El gallinero estaba tibio y el nido debía ser todavía mejor.
Dolores se hizo la disimulada, dio una vuelta, se acercó a las gallinas blancas. Después volvió a Julia.
No había manera de sacar los huevos sin meter la mano y arriesgarse a un picotazo. A quién se le podría haber ocurrido ponerle Julia: era imposible no pensar en ella como en una persona.
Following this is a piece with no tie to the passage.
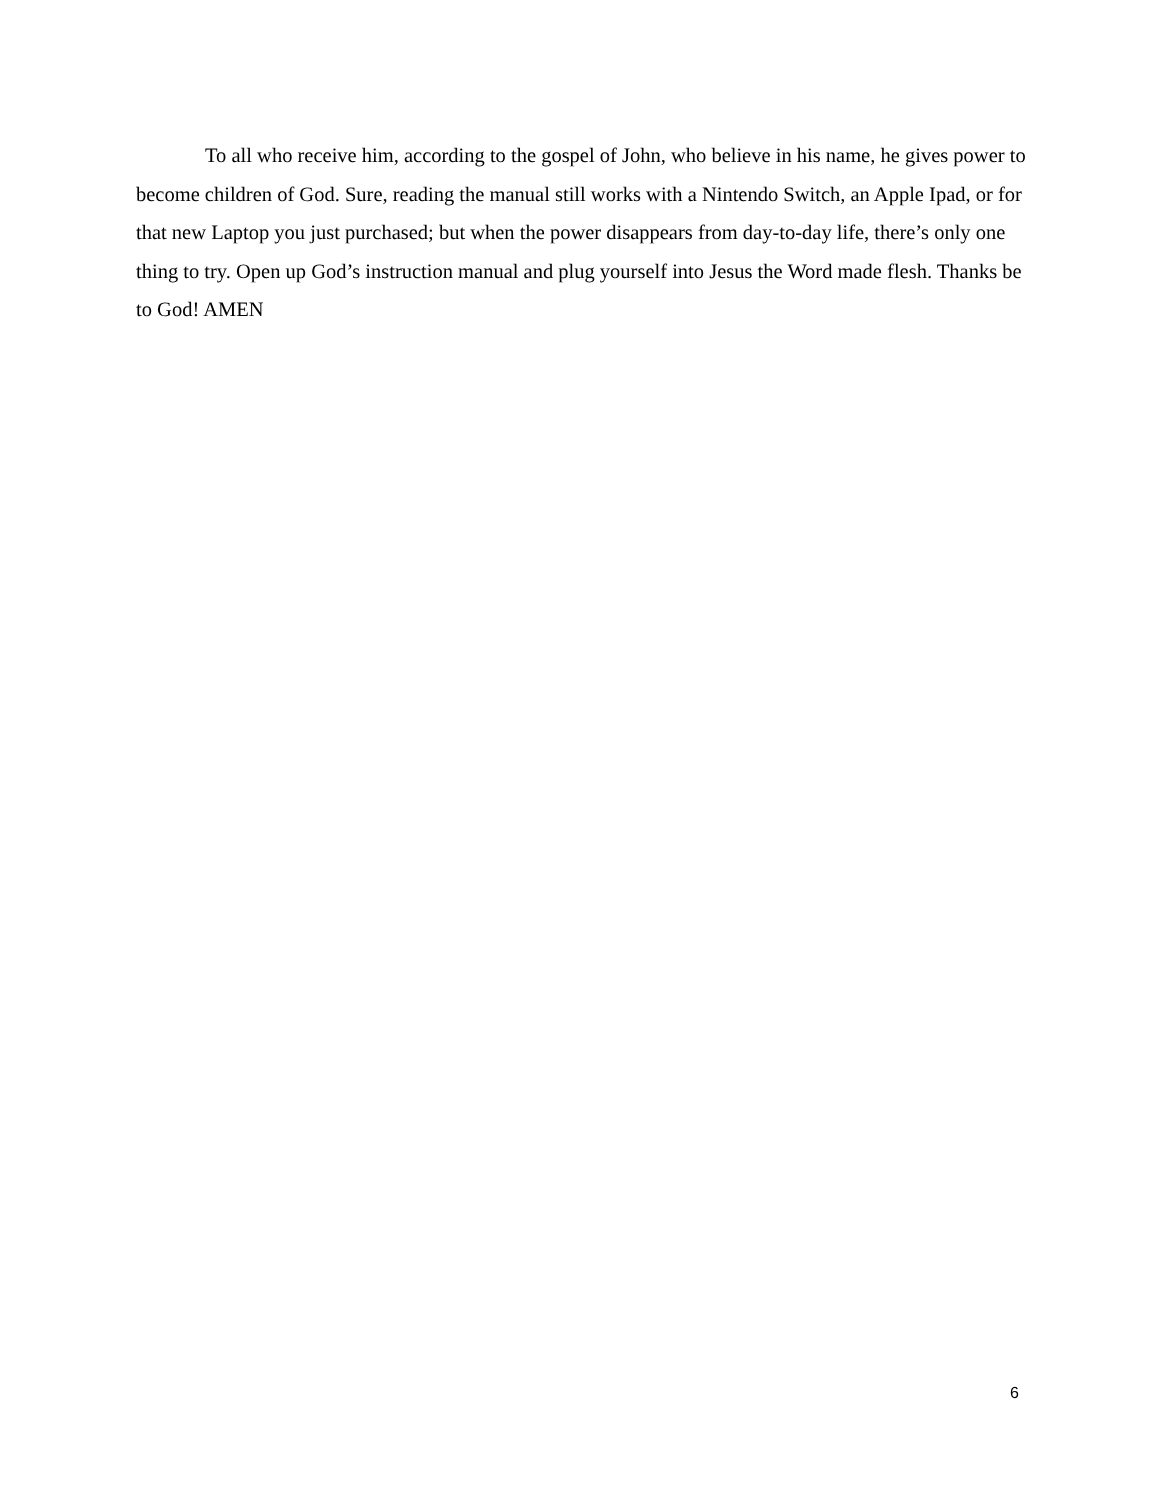To all who receive him, according to the gospel of John, who believe in his name, he gives power to become children of God. Sure, reading the manual still works with a Nintendo Switch, an Apple Ipad, or for that new Laptop you just purchased; but when the power disappears from day-to-day life, there’s only one thing to try. Open up God’s instruction manual and plug yourself into Jesus the Word made flesh. Thanks be to God! AMEN
6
En una esquina brillaban unos granos de maíz. Los tiró cerca.
Nada.
Fueron las otras gallinas las que vinieron a ayudarla. Cuando vieron que tenía maíz, cloquearon cerca de Julia. Eso alcanzó.
Julia agitó la cabeza ofendida, pero al ver que las seis gallinas —dos blancas, tres marrones y una negra— respetaban a la extraña se fue llena de rencor a una esquina.
Dolores aprovechó para sacar los huevos y ponerlos en el fondo de la canasta. El gallo, con la cresta esa roja que parecía un colgajo mustio, la vigilaba. De todas maneras no le importaban demasiado los huevos. Antes estaba agazapado. Ahora perchaba estirando el cuello.
Dolores tiró el maíz que le quedaba y salió corriendo del gallinero.